YOUR TASK -> Rewrite the text of the entries, changing every "floor scrubber" to "scrubber dryer" and keeping everything else the same. Leave out the pictures.

DATA ->

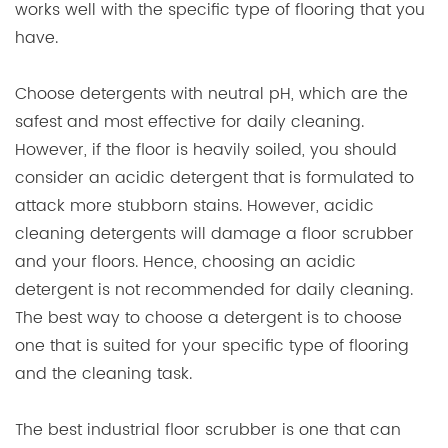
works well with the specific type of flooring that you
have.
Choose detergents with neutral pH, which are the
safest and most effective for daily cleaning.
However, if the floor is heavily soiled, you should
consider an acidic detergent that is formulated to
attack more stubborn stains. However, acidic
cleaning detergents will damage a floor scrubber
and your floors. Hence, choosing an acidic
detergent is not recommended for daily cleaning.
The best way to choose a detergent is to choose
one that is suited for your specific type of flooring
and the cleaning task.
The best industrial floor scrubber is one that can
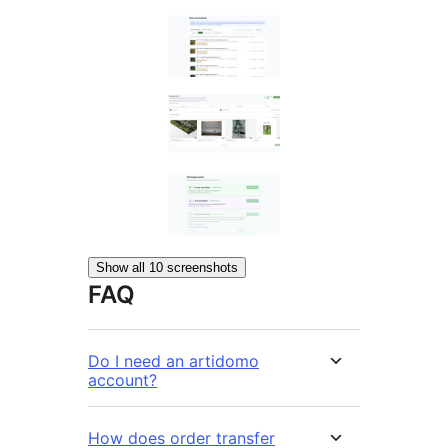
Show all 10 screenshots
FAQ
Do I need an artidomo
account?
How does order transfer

SOLUTION FOR THIS PROBLEM ->
works well with the specific type of flooring that you
have.
Choose detergents with neutral pH, which are the
safest and most effective for daily cleaning.
However, if the floor is heavily soiled, you should
consider an acidic detergent that is formulated to
attack more stubborn stains. However, acidic
cleaning detergents will damage a scrubber dryer
and your floors. Hence, choosing an acidic
detergent is not recommended for daily cleaning.
The best way to choose a detergent is to choose
one that is suited for your specific type of flooring
and the cleaning task.
The best industrial scrubber dryer is one that can
Show all 10 screenshots
FAQ
Do I need an artidomo
account?
How does order transfer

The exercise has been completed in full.